The walk from the palace to the awful grey garden had seemed to take forever, located as it was on the extreme edge of the grounds, but the return flew by, giving Lan no chance at all to decide just how she was going to bring up the touchy subject of Azrael’s lost Children. She had only just stepped off the gravel path of Tehya’s garden and then she was walking on rich carpet and cold marble tiles with her muddy slippers in her hand.
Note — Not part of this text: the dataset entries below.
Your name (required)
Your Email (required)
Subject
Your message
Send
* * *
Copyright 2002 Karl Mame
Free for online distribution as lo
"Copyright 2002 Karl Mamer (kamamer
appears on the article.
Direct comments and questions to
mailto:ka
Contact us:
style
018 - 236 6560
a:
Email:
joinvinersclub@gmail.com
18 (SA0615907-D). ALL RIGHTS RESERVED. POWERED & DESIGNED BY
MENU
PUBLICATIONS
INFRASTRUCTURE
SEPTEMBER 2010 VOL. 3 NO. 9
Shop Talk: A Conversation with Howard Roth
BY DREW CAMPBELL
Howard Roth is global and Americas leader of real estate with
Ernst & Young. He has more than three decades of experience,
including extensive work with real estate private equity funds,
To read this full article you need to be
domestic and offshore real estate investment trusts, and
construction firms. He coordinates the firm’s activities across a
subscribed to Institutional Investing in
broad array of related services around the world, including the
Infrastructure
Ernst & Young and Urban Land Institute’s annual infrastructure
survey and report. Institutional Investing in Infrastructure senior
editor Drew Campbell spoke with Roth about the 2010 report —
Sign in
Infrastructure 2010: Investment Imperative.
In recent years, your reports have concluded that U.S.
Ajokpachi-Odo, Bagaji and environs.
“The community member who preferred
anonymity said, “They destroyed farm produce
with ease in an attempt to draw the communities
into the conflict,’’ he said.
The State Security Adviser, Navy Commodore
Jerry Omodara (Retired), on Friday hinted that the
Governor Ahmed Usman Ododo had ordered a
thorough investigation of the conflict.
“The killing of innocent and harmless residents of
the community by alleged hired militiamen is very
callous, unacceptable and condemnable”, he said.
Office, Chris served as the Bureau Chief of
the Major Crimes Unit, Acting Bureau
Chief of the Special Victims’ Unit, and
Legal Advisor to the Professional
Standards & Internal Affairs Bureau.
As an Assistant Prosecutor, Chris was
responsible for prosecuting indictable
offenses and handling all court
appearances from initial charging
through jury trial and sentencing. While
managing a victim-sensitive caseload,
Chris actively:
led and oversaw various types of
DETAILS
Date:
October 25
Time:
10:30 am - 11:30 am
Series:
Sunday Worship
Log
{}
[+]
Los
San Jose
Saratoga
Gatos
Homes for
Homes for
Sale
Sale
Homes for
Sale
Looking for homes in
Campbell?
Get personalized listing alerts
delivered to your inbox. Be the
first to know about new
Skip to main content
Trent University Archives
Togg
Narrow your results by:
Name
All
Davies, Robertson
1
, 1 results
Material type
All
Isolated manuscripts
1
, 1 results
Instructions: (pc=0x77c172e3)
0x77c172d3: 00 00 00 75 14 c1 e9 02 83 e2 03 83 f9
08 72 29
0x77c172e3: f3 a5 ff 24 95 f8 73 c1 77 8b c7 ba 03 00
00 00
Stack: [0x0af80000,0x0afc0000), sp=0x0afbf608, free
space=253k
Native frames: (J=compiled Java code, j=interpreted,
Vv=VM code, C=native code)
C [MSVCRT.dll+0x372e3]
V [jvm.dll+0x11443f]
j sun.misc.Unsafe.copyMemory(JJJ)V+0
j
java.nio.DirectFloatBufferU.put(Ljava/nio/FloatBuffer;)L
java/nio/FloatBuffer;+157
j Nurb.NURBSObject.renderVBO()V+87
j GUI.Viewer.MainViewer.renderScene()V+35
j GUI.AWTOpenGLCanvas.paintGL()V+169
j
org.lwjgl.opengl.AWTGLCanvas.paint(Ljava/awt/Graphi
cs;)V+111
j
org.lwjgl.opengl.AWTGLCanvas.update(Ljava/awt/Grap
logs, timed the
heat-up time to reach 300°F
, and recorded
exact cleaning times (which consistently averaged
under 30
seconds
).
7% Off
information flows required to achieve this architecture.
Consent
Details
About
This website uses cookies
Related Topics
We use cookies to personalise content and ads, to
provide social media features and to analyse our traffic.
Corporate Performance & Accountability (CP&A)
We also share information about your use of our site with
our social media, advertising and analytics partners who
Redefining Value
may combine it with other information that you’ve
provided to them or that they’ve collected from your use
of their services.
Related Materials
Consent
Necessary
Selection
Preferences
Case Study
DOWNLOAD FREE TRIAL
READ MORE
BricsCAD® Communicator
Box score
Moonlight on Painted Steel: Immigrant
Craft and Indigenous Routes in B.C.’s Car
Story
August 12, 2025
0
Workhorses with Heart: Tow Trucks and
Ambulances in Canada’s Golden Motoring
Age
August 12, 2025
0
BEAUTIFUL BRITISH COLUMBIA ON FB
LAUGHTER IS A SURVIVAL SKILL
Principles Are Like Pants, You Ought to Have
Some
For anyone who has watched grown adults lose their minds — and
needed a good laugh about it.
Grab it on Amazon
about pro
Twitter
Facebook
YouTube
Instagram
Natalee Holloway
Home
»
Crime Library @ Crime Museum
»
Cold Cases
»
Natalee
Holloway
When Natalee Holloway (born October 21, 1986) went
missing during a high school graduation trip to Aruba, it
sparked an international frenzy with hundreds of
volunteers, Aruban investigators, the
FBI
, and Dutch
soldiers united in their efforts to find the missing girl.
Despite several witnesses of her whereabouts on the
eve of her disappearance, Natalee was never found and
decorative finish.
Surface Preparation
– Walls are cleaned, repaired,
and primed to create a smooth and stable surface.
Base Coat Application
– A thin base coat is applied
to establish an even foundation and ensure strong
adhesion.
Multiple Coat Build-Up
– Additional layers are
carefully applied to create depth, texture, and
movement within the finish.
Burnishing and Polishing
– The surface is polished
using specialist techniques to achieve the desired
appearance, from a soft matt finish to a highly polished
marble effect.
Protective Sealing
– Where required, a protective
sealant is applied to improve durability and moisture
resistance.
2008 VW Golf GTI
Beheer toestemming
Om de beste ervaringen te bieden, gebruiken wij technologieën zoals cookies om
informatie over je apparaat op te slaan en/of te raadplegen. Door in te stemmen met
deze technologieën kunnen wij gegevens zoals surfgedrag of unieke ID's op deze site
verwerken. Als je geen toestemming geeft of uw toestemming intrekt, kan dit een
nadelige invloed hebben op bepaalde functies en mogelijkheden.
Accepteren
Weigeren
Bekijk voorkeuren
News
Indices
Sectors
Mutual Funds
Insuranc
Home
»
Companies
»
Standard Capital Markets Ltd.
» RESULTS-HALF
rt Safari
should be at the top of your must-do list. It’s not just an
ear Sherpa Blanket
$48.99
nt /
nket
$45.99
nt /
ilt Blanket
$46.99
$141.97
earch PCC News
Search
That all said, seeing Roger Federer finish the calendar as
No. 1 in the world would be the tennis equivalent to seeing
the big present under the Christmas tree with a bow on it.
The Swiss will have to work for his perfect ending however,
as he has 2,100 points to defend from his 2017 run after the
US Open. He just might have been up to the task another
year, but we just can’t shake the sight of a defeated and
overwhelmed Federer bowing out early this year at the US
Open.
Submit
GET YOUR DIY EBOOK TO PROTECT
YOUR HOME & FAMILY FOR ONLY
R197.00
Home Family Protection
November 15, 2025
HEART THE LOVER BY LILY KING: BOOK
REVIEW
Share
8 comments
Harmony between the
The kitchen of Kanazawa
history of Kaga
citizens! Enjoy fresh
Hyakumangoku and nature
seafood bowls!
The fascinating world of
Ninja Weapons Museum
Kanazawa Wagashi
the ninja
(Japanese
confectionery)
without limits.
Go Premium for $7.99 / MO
She expected Master Wickham to take her to the library or, failing that, to Azrael’s bedchamber to wait for him. To her surprise, he took her all the way to the front foyer, where she saw a group of perhaps a dozen Revenants standing together—more than Lan had seen in one place anywhere outside of the garrison itself. One of them raised a gloved hand, silencing his mates, and came to meet them.

Master Wickham either was oblivious to what it meant when a Revenant stepped up with a hand on his sword or pretended to be as he said, “Would you be so kind as to inform our lord that Lan would like a word with him, if at all possible?”

The Revenant looked at Lan, then at Wickham, then over his shoulder at the other silently watchful Revenants, and finally back at Lan. “Come this way, please,” he said, stone-faced, and led her up the white stairwell that climbed to the second floor.